Water is a precious natural resource in Colorado and throughout the Rockies. So when Coloradans talk about fracking with family, friends and neighbors, it’s no surprise when they ask, “How much water does fracking use?”
It’s a great question, and one that deserves a comprehensive answer. Lucky for all of us, the Colorado Division of Water Resources, the Colorado Water Conservation Board and the Colorado Oil and Gas Conservation Commission has done the research and released a detailed joint report on hydraulic fracturing and water use in Colorado.
Check out the report for yourself, and you’ll learn what the experts already know: fracking accounts for less than 0.1% of total water usage in Colorado.
Less than one-tenth of one percent of the water used in Colorado goes toward fracking. As you can imagine, a lot of other industrial sectors use much more. In fact, according to Colorado State University, agriculture accounts for over 85% of our state’s water use. Bottom line, fracking’s water impact in Colorado is a drop in the bucket.
The amount of water currently used for hydraulic fracturing in Colorado is a small portion of the total amount of water used.
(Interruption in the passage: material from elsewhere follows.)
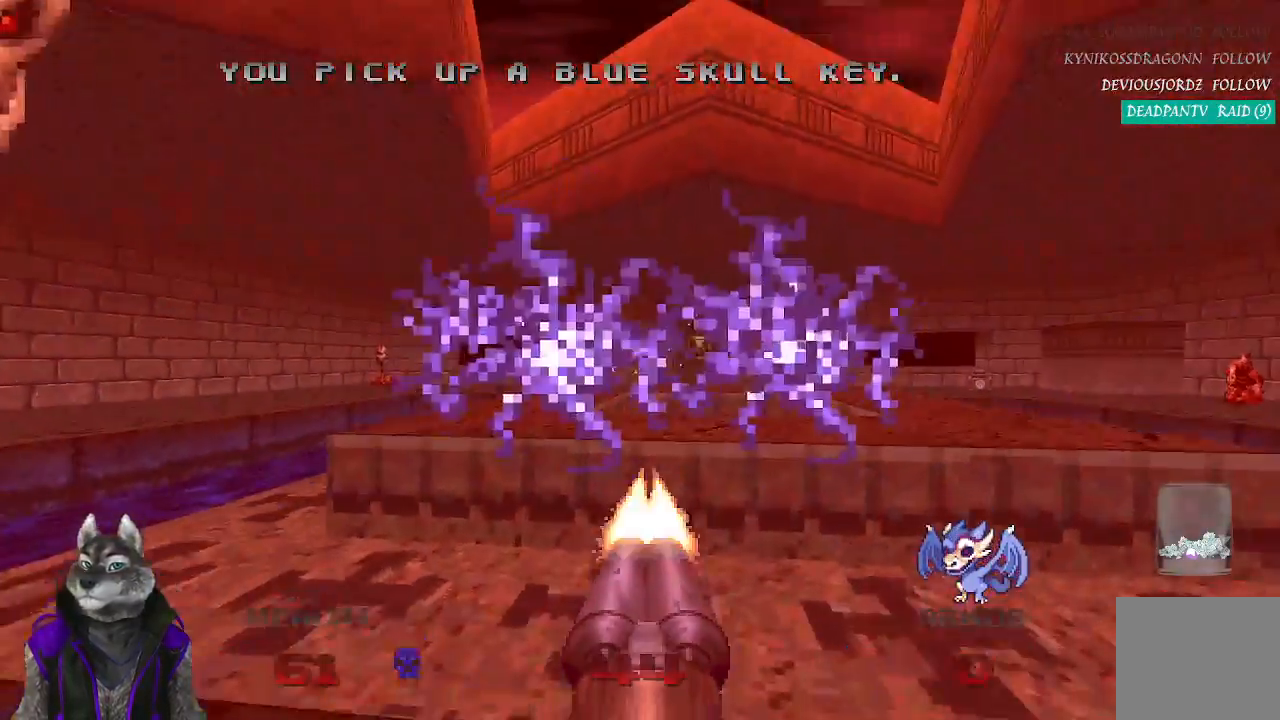
{"buttons": [], "left_stick": "up-right", "right_stick": "center", "events": [[317, "R2", "up"], [500, "left_stick", "up-right"]]}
In 2010, it reflected slightly less than one-tenth of one percent of the total water used.
—Colorado Division of Water Resources, the Colorado Water Conservation Board,
and the Colorado Oil and Gas Conservation Commission (Colorado.gov)
And today, more and more oil and natural gas producers in Colorado are looking for ways to improve their recycling techniques for use in new wells. Recycling of flowback water reduces demand for fresh water and reduces the need for disposal of wastewater.